Microsoft has not yet released a patch, prompting recommendations for enhanced monitoring, behavioral analytics, proactive threat hunting and zero-trust architectures.

Delivery methods include HTA files and external JavaScript fetching payloads from a cloudfront subdomain, showing evolving toolchain and ongoing development.

Arctic Wolf links UNC6384 to Mustang Panda with ties in tools, infrastructure, and objectives, noting tactical evolution and cross-border reach.
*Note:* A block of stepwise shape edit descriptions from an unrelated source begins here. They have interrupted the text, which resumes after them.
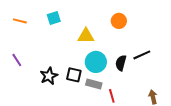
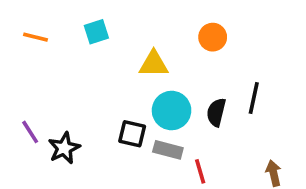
black line: (142, 55) -> (254, 98), turned -54
purple line: (17, 60) -> (30, 132), moved
black star: (49, 76) -> (64, 148), moved

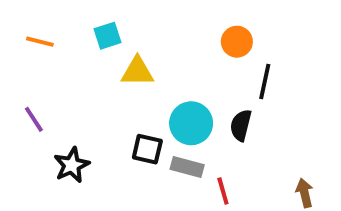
yellow triangle: (154, 64) -> (137, 72), moved
black line: (254, 98) -> (265, 81), moved
purple line: (30, 132) -> (34, 119), moved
The infrastructure uses multiple domains mimicking legitimate services, with Let’s Encrypt certificates; malware creates hidden folders and persists via the Windows Registry Run key.

PlugX operates in a memory-resident variant (SOGU.SEC) to gain remote access, execute commands, log keystrokes, exfiltrate data, and conduct system reconnaissance, aided by a modular architecture and anti-analysis protections.

Additional defensive measures call for mitigating DLL side-loading, memory-resident malware, and ongoing threat hunting for stealthy tooling.

Defensive guidance includes disabling automatic resolution of .lnk files, blocking identified C2 domains, scanning for Canon printer utilities in unusual locations, and pursuing proactive threat hunting and security awareness training to detect spearphishing with ordinary-looking calendar invites.

A legitimate but expired printer utility with a valid digital signature is used to bypass some security tools and aid malware delivery due to Windows’ trust in timestamping.

This report references Asger Risom and notes possible AI assistance in preparing the summary.

Microsoft notes Defender detections and Smart App Control can help block these threats, underscoring defense-in-depth for organizations handling sensitive diplomatic data.

A Chinese-linked hacking group known as UNC6384 is exploiting a Windows zero-day, CVE-2025-9491, to target European diplomats in Hungary, Belgium and other European nations.

Arctic Wolf Labs observed rapid evolution of the CanonStager loader, shrinking from about 700KB to 4KB between September and October to evade detections and sustain persistence.